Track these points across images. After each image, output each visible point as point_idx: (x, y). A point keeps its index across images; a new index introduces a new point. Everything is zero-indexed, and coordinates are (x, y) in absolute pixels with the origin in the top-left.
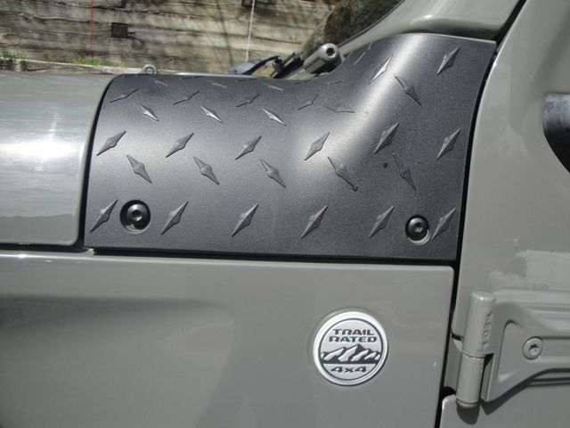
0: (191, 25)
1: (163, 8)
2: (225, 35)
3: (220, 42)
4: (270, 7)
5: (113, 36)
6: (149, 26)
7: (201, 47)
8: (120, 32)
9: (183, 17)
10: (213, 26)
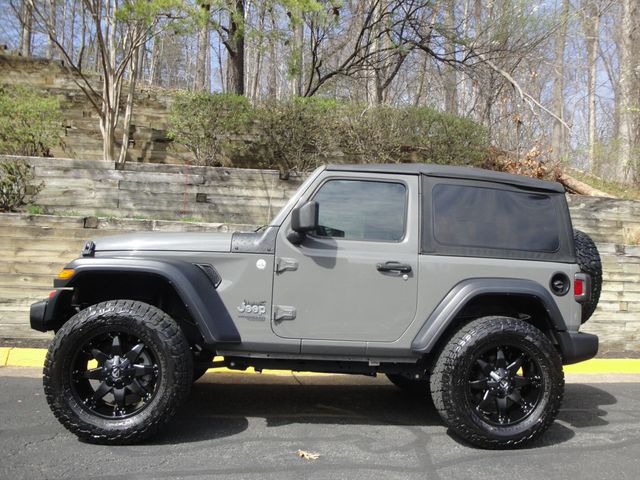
0: (246, 192)
1: (228, 183)
2: (268, 198)
3: (265, 203)
4: (298, 179)
5: (198, 201)
6: (219, 195)
7: (252, 206)
8: (202, 199)
9: (241, 187)
10: (260, 193)
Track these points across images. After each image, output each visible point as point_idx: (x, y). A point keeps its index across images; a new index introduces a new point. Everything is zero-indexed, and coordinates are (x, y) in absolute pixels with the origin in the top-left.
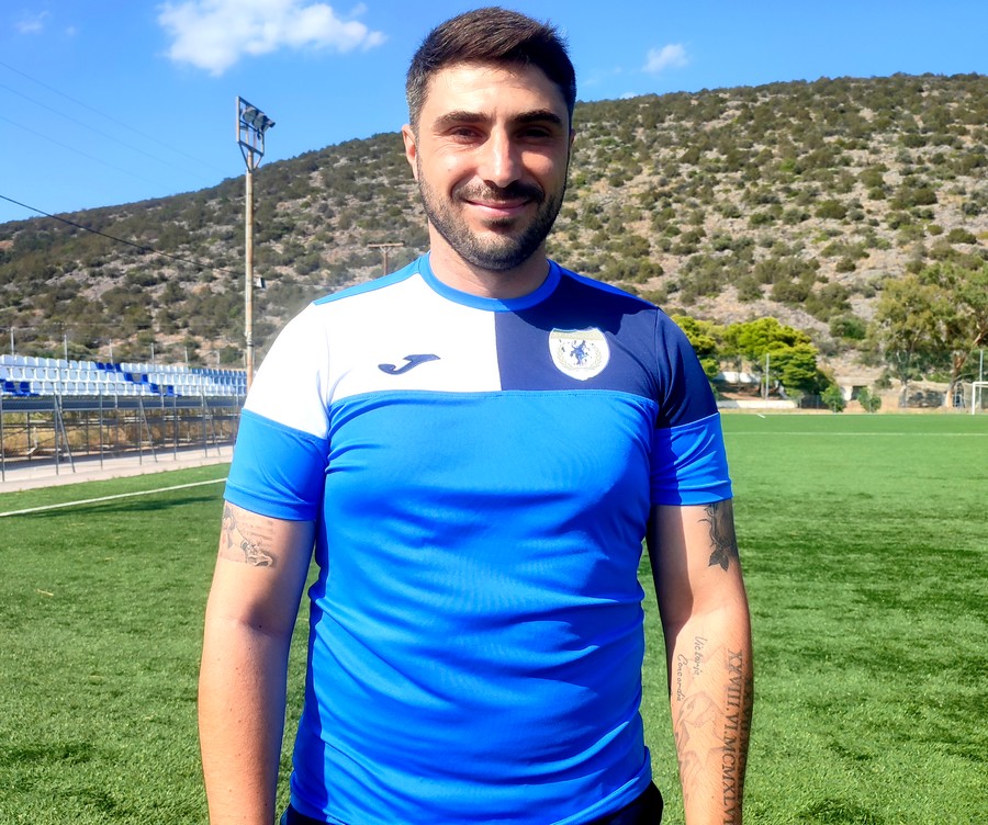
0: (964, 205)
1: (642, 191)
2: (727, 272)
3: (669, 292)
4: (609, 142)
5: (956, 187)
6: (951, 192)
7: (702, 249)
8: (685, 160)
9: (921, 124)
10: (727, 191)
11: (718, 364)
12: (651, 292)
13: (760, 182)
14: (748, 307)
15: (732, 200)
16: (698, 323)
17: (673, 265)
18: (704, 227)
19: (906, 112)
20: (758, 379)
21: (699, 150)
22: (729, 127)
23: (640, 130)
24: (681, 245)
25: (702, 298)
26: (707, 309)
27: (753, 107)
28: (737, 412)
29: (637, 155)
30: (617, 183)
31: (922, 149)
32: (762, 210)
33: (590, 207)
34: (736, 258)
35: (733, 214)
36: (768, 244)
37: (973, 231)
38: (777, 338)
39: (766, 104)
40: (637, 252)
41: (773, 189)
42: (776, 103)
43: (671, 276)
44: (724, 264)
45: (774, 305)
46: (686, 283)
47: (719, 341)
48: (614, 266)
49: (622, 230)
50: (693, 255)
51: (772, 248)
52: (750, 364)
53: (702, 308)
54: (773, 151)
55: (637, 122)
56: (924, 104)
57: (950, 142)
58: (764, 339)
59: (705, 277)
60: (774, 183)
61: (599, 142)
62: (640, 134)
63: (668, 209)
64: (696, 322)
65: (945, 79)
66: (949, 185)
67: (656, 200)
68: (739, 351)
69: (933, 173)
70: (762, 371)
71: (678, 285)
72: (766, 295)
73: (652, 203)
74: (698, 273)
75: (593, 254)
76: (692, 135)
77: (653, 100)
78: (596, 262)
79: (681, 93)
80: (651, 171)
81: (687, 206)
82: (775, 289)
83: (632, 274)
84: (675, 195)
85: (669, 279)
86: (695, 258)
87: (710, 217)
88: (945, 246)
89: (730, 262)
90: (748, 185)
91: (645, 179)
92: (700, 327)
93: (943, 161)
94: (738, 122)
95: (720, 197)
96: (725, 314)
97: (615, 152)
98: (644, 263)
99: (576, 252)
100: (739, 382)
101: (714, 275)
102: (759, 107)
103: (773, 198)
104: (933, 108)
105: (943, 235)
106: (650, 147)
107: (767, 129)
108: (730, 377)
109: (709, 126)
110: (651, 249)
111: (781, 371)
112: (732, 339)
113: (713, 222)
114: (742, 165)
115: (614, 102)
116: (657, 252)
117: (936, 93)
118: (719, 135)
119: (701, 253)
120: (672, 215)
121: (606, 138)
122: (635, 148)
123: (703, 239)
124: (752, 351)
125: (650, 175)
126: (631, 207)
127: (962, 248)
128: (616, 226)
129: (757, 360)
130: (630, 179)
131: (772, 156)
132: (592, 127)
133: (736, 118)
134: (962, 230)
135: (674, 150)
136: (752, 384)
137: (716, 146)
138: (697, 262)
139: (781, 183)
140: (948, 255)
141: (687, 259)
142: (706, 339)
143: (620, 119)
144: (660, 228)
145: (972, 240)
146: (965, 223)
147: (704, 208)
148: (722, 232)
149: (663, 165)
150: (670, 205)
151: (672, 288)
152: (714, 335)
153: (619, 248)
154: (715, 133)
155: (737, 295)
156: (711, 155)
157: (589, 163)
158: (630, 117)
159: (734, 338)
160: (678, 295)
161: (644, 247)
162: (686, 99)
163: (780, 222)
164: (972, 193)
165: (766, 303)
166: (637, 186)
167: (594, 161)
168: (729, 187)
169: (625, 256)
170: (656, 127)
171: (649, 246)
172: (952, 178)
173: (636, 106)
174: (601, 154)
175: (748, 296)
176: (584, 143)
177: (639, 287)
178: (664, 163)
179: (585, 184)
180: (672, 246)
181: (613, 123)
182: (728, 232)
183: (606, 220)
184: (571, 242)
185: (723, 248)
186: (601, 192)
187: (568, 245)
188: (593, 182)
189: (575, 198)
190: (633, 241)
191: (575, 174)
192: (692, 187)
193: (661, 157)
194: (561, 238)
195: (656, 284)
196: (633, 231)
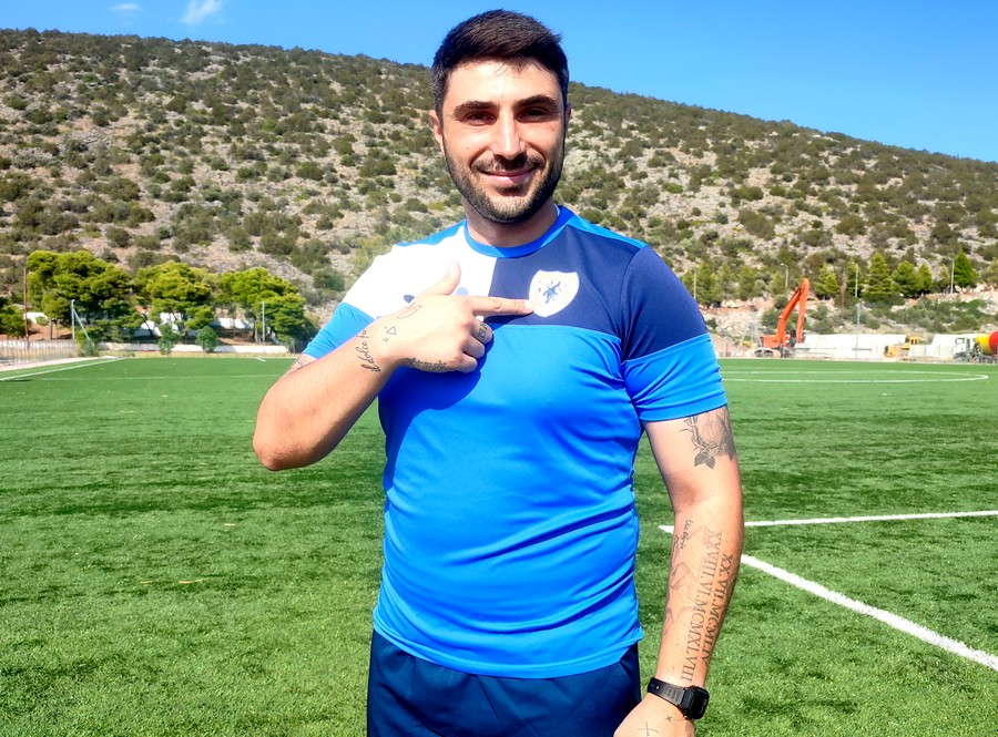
0: (417, 178)
1: (128, 134)
2: (217, 222)
3: (162, 238)
4: (91, 79)
5: (411, 162)
6: (407, 166)
7: (192, 197)
8: (171, 107)
9: (381, 103)
10: (214, 143)
11: (213, 309)
12: (143, 237)
13: (245, 138)
14: (239, 256)
15: (219, 152)
16: (193, 269)
17: (164, 212)
18: (194, 176)
19: (369, 91)
20: (252, 326)
21: (186, 99)
22: (213, 80)
23: (124, 71)
24: (172, 192)
25: (194, 245)
26: (200, 257)
27: (236, 65)
28: (234, 356)
29: (121, 96)
30: (101, 121)
31: (383, 126)
32: (248, 165)
33: (73, 144)
34: (226, 210)
35: (221, 166)
36: (255, 198)
37: (425, 201)
38: (267, 287)
39: (248, 64)
40: (126, 195)
41: (257, 146)
42: (257, 64)
43: (163, 222)
44: (214, 215)
45: (262, 256)
46: (179, 230)
47: (214, 289)
48: (103, 208)
49: (109, 172)
50: (184, 203)
51: (259, 203)
52: (244, 311)
53: (195, 256)
54: (256, 110)
55: (120, 62)
56: (383, 85)
57: (405, 122)
58: (256, 288)
59: (196, 225)
60: (258, 140)
61: (79, 77)
62: (123, 74)
63: (156, 154)
64: (191, 268)
65: (399, 66)
66: (404, 160)
67: (144, 145)
68: (233, 298)
69: (392, 148)
70: (255, 318)
71: (171, 231)
72: (255, 246)
73: (139, 147)
74: (189, 222)
75: (79, 194)
76: (178, 83)
77: (135, 41)
78: (83, 202)
79: (164, 39)
80: (137, 114)
81: (176, 154)
82: (263, 241)
83: (123, 217)
84: (163, 142)
85: (162, 225)
86: (186, 206)
87: (198, 167)
88: (404, 212)
89: (220, 212)
90: (234, 139)
91: (130, 122)
92: (196, 274)
93: (400, 138)
94: (221, 77)
95: (208, 148)
96: (217, 263)
97: (97, 89)
98: (134, 207)
99: (60, 190)
100: (234, 328)
101: (205, 224)
102: (241, 66)
103: (258, 155)
104: (390, 90)
105: (402, 203)
106: (134, 90)
107: (250, 88)
108: (226, 323)
109: (194, 77)
110: (140, 194)
111: (273, 318)
112: (227, 287)
113: (202, 172)
114: (227, 120)
115: (94, 37)
116: (148, 197)
117: (392, 77)
118: (205, 87)
119: (192, 201)
120: (160, 161)
121: (87, 73)
122: (118, 88)
123: (193, 188)
124: (246, 299)
125: (136, 118)
126: (118, 149)
127: (417, 215)
128: (102, 166)
129: (250, 307)
130: (116, 120)
131: (255, 115)
132: (72, 60)
133: (220, 73)
134: (416, 200)
135: (159, 96)
136: (247, 330)
137: (201, 98)
138: (188, 210)
139: (265, 141)
140: (407, 221)
141: (178, 206)
142: (202, 286)
143: (101, 56)
144: (149, 173)
145: (424, 209)
146: (419, 194)
147: (192, 157)
148: (211, 182)
149: (149, 110)
150: (158, 151)
151: (165, 235)
152: (209, 282)
153: (107, 190)
154: (198, 84)
155: (228, 244)
156: (198, 106)
157: (70, 98)
158: (112, 56)
159: (228, 286)
160: (171, 241)
161: (133, 191)
162: (169, 46)
163: (265, 178)
164: (423, 168)
165: (255, 254)
166: (123, 128)
167: (75, 96)
168: (216, 139)
169: (115, 199)
170: (140, 70)
171: (139, 191)
172: (407, 154)
173: (118, 45)
174: (82, 89)
175: (238, 246)
176: (62, 75)
177: (131, 231)
178: (150, 108)
179: (66, 119)
180: (162, 193)
181: (94, 59)
182: (217, 183)
183: (92, 160)
184: (54, 179)
185: (212, 199)
186: (84, 130)
187: (50, 181)
188: (75, 118)
189: (56, 133)
190: (122, 184)
191: (54, 108)
192: (180, 136)
193: (146, 101)
194: (41, 172)
195: (147, 229)
196: (121, 174)
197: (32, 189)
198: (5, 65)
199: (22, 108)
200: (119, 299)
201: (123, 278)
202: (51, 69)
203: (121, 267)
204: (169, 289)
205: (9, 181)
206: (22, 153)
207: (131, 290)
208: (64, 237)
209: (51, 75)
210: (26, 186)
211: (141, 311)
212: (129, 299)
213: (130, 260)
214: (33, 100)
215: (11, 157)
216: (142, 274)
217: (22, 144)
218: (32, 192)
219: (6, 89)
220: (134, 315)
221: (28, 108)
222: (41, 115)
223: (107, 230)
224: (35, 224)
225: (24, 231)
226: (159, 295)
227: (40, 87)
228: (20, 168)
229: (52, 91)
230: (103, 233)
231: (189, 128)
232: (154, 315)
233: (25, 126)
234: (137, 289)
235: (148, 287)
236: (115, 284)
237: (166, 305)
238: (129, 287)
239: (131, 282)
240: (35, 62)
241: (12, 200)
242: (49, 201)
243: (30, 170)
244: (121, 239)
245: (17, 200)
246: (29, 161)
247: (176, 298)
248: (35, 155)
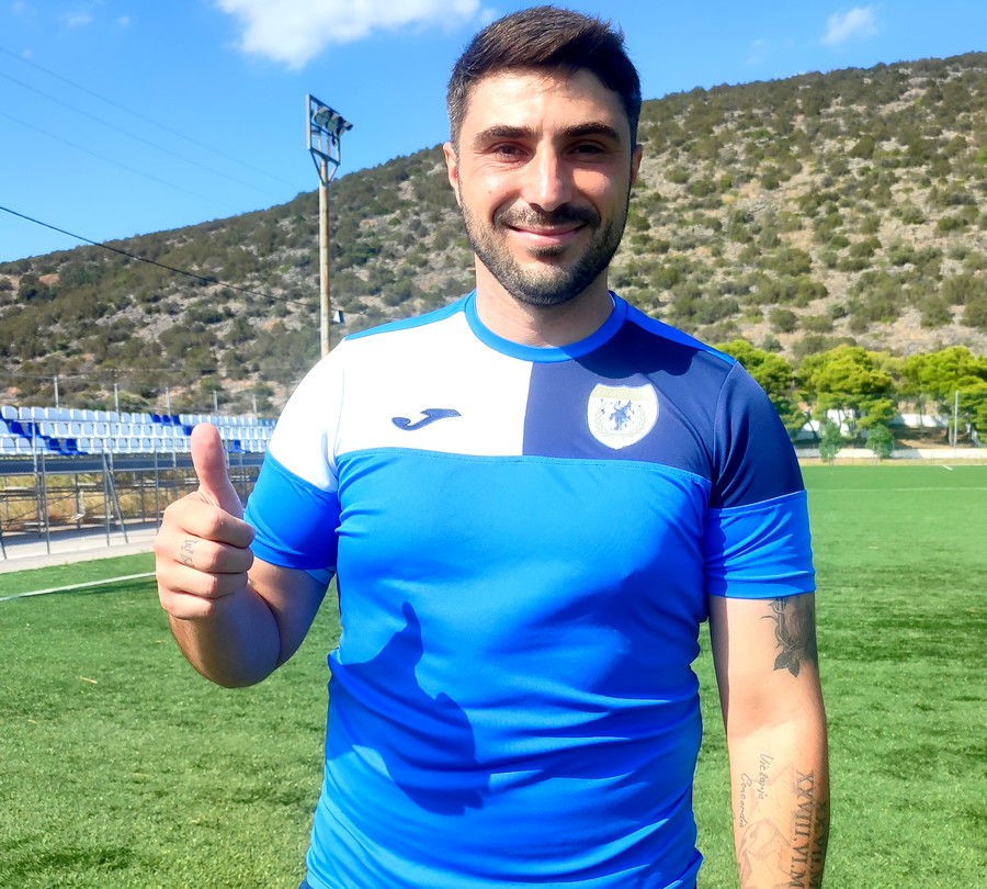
1: (802, 194)
2: (908, 291)
3: (836, 318)
4: (761, 134)
7: (876, 263)
8: (855, 153)
10: (908, 190)
11: (896, 405)
12: (813, 318)
13: (950, 178)
14: (934, 334)
15: (915, 201)
16: (871, 354)
17: (840, 284)
18: (879, 236)
20: (945, 423)
21: (874, 139)
22: (912, 110)
23: (800, 118)
24: (850, 259)
25: (875, 324)
26: (882, 338)
27: (942, 84)
28: (918, 463)
30: (771, 184)
32: (952, 212)
33: (737, 215)
34: (919, 274)
35: (916, 218)
36: (960, 255)
38: (969, 372)
39: (959, 80)
40: (795, 269)
41: (967, 186)
42: (971, 79)
43: (837, 298)
44: (903, 282)
45: (967, 331)
46: (857, 305)
47: (897, 377)
48: (768, 287)
49: (777, 242)
50: (865, 271)
51: (965, 261)
52: (936, 404)
53: (876, 337)
54: (967, 139)
55: (796, 108)
58: (953, 373)
59: (879, 298)
60: (968, 178)
61: (747, 135)
62: (799, 123)
63: (834, 214)
64: (868, 353)
67: (819, 205)
68: (921, 388)
70: (950, 412)
71: (847, 308)
72: (956, 319)
73: (814, 208)
75: (741, 272)
76: (865, 122)
77: (816, 79)
78: (745, 282)
79: (850, 70)
80: (812, 169)
81: (858, 211)
82: (968, 311)
83: (789, 296)
84: (843, 197)
85: (836, 302)
86: (867, 275)
87: (886, 223)
89: (911, 278)
90: (935, 182)
91: (806, 177)
92: (874, 360)
94: (922, 103)
95: (900, 198)
96: (904, 344)
97: (768, 146)
98: (804, 282)
99: (720, 271)
100: (922, 426)
101: (891, 295)
102: (949, 84)
103: (966, 198)
106: (811, 139)
107: (960, 111)
108: (911, 420)
109: (885, 110)
110: (812, 265)
111: (975, 412)
112: (913, 374)
113: (890, 229)
114: (927, 157)
115: (767, 84)
116: (821, 268)
118: (899, 120)
119: (875, 268)
120: (839, 222)
121: (758, 129)
122: (793, 140)
123: (877, 251)
124: (938, 389)
125: (811, 173)
126: (788, 214)
128: (769, 236)
129: (944, 399)
130: (787, 179)
131: (965, 145)
132: (740, 116)
133: (920, 99)
135: (842, 141)
136: (938, 429)
137: (894, 135)
138: (870, 280)
139: (977, 178)
141: (857, 276)
142: (881, 374)
143: (774, 105)
144: (824, 238)
147: (879, 212)
148: (901, 241)
149: (828, 161)
150: (836, 210)
151: (839, 313)
152: (890, 369)
153: (773, 264)
154: (894, 119)
155: (919, 319)
156: (888, 146)
157: (736, 161)
158: (786, 102)
159: (915, 372)
160: (846, 321)
161: (804, 263)
162: (857, 77)
163: (975, 227)
165: (957, 329)
166: (795, 188)
167: (742, 158)
168: (911, 185)
169: (781, 274)
170: (819, 113)
171: (811, 262)
173: (795, 88)
174: (750, 149)
175: (934, 320)
176: (729, 136)
177: (798, 312)
178: (829, 158)
179: (730, 186)
180: (839, 261)
181: (766, 109)
182: (910, 241)
183: (757, 231)
184: (714, 259)
185: (902, 262)
186: (751, 197)
187: (710, 262)
188: (741, 184)
189: (719, 204)
190: (791, 256)
191: (719, 175)
192: (864, 187)
193: (825, 151)
194: (702, 253)
195: (819, 307)
196: (790, 244)
197: (690, 272)
198: (668, 134)
199: (684, 180)
200: (779, 395)
201: (785, 369)
202: (717, 130)
203: (785, 356)
204: (840, 379)
205: (667, 266)
206: (682, 232)
207: (793, 383)
208: (722, 325)
209: (716, 137)
210: (684, 270)
211: (804, 408)
212: (791, 395)
213: (795, 348)
214: (696, 170)
215: (670, 239)
216: (808, 363)
217: (682, 223)
218: (690, 277)
219: (668, 161)
220: (795, 414)
221: (691, 180)
222: (704, 186)
223: (770, 313)
224: (691, 313)
225: (679, 322)
226: (827, 388)
227: (704, 153)
228: (679, 250)
229: (717, 156)
230: (766, 317)
231: (876, 176)
232: (819, 413)
233: (686, 202)
234: (800, 382)
235: (812, 379)
236: (775, 378)
237: (835, 400)
238: (791, 380)
239: (794, 374)
240: (700, 126)
241: (668, 287)
242: (708, 285)
243: (690, 252)
244: (787, 323)
245: (674, 287)
246: (688, 241)
247: (848, 391)
248: (695, 233)
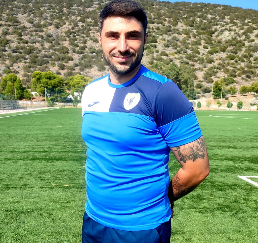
0: (165, 44)
1: (66, 31)
2: (94, 61)
3: (75, 67)
4: (54, 12)
5: (163, 38)
6: (161, 39)
7: (86, 52)
8: (80, 21)
9: (153, 17)
10: (94, 33)
12: (69, 66)
14: (101, 73)
15: (96, 36)
16: (85, 77)
17: (76, 57)
18: (87, 45)
19: (149, 12)
21: (85, 18)
22: (95, 11)
23: (65, 9)
24: (79, 50)
25: (86, 69)
26: (88, 73)
27: (102, 5)
29: (64, 18)
30: (57, 27)
31: (153, 25)
33: (48, 35)
34: (97, 56)
35: (96, 41)
37: (167, 52)
40: (64, 52)
43: (76, 61)
44: (93, 58)
46: (81, 64)
48: (57, 56)
49: (59, 44)
50: (83, 54)
53: (86, 73)
55: (64, 6)
56: (154, 10)
57: (161, 23)
59: (87, 62)
61: (50, 12)
62: (65, 10)
63: (74, 38)
64: (84, 77)
65: (160, 2)
66: (161, 37)
67: (71, 34)
69: (156, 33)
71: (78, 64)
72: (107, 69)
73: (69, 35)
74: (85, 61)
75: (49, 52)
76: (82, 12)
78: (51, 55)
80: (69, 24)
81: (81, 37)
83: (63, 59)
84: (77, 33)
86: (84, 55)
87: (88, 41)
88: (159, 57)
89: (95, 57)
91: (67, 26)
92: (86, 79)
93: (159, 29)
94: (97, 9)
95: (92, 35)
96: (94, 75)
97: (56, 16)
98: (67, 56)
99: (43, 51)
101: (90, 62)
102: (104, 5)
104: (157, 12)
105: (159, 53)
106: (68, 15)
109: (88, 10)
110: (69, 51)
113: (89, 43)
116: (71, 52)
117: (157, 7)
118: (91, 13)
119: (86, 54)
120: (76, 40)
121: (53, 10)
122: (63, 15)
123: (86, 49)
126: (62, 36)
127: (164, 57)
128: (57, 42)
130: (62, 26)
132: (48, 6)
133: (97, 8)
134: (164, 52)
135: (76, 17)
137: (90, 17)
138: (84, 57)
140: (160, 59)
141: (81, 55)
143: (58, 4)
144: (72, 44)
145: (167, 55)
146: (165, 50)
147: (86, 38)
148: (92, 47)
150: (75, 36)
151: (76, 65)
153: (58, 50)
154: (90, 12)
155: (97, 69)
156: (89, 20)
157: (47, 19)
158: (61, 4)
160: (78, 68)
161: (67, 50)
164: (167, 40)
165: (107, 72)
166: (64, 29)
167: (49, 18)
168: (95, 31)
169: (60, 53)
170: (70, 8)
171: (69, 50)
172: (162, 35)
174: (51, 16)
175: (101, 69)
176: (45, 11)
177: (65, 64)
178: (73, 21)
179: (46, 26)
180: (76, 51)
181: (56, 5)
182: (95, 47)
183: (54, 40)
184: (41, 47)
185: (93, 53)
186: (51, 30)
187: (40, 48)
188: (49, 26)
189: (42, 31)
190: (63, 48)
191: (42, 22)
192: (83, 31)
193: (72, 19)
194: (38, 45)
195: (71, 63)
196: (63, 45)
197: (35, 50)
198: (27, 8)
199: (32, 23)
200: (61, 88)
201: (62, 80)
202: (42, 9)
203: (62, 76)
204: (77, 84)
205: (28, 48)
206: (32, 38)
207: (65, 84)
208: (44, 66)
209: (41, 11)
210: (33, 50)
211: (68, 91)
212: (64, 88)
213: (65, 74)
214: (36, 20)
215: (29, 40)
216: (68, 79)
217: (32, 35)
218: (34, 52)
219: (27, 16)
220: (65, 93)
221: (34, 23)
222: (38, 25)
223: (58, 64)
224: (35, 62)
225: (32, 64)
226: (74, 86)
227: (38, 15)
228: (31, 43)
229: (42, 17)
230: (56, 65)
231: (86, 28)
232: (72, 93)
233: (33, 29)
234: (67, 84)
235: (70, 83)
236: (60, 82)
237: (76, 90)
238: (64, 83)
239: (65, 82)
240: (37, 7)
241: (28, 54)
242: (40, 54)
243: (34, 44)
244: (62, 67)
245: (30, 54)
246: (34, 41)
247: (80, 87)
248: (36, 39)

» PROBLEM DETAILS
Please render the part of the listing that opens with the line containing "197: (32, 189)" and closes with the line containing "33: (737, 215)" as a numbered list, with both of those lines included and any blank lines omitted. Leave the pictures out of your list.

» ANSWER BOX
1. 197: (32, 189)
2. 198: (5, 65)
3. 199: (22, 108)
4. 200: (119, 299)
5. 201: (123, 278)
6. 202: (51, 69)
7. 203: (121, 267)
8. 204: (169, 289)
9. 205: (9, 181)
10. 206: (22, 153)
11. 207: (131, 290)
12. 208: (64, 237)
13. 209: (51, 75)
14. 210: (26, 186)
15. 211: (141, 311)
16. 212: (129, 299)
17. 213: (130, 260)
18. 214: (33, 100)
19. 215: (11, 157)
20. 216: (142, 274)
21. 217: (22, 144)
22. 218: (32, 192)
23. 219: (6, 89)
24. 220: (134, 315)
25. 221: (28, 108)
26. 222: (41, 115)
27. 223: (107, 230)
28. 224: (35, 224)
29. 225: (24, 231)
30. 226: (159, 295)
31. 227: (40, 87)
32. 228: (20, 168)
33. 229: (52, 91)
34. 230: (103, 233)
35. 231: (189, 128)
36. 232: (154, 315)
37. 233: (25, 126)
38. 234: (137, 289)
39. 235: (148, 287)
40. 236: (115, 284)
41. 237: (166, 305)
42. 238: (129, 287)
43. 239: (131, 282)
44. 240: (35, 62)
45. 241: (12, 200)
46. 242: (49, 201)
47. 243: (30, 170)
48. 244: (121, 239)
49. 245: (17, 200)
50. 246: (29, 161)
51. 247: (176, 298)
52. 248: (35, 155)
53. 1: (802, 194)
54. 2: (908, 291)
55. 3: (836, 318)
56. 4: (761, 134)
57. 7: (876, 263)
58. 8: (855, 153)
59. 10: (908, 190)
60. 11: (896, 405)
61. 12: (813, 318)
62. 13: (950, 178)
63. 14: (934, 334)
64. 15: (915, 201)
65. 16: (871, 354)
66. 17: (840, 284)
67. 18: (879, 236)
68. 20: (945, 423)
69. 21: (874, 139)
70. 22: (912, 110)
71. 23: (800, 118)
72. 24: (850, 259)
73. 25: (875, 324)
74. 26: (882, 338)
75. 27: (942, 84)
76. 28: (918, 463)
77. 30: (771, 184)
78. 32: (952, 212)
79. 33: (737, 215)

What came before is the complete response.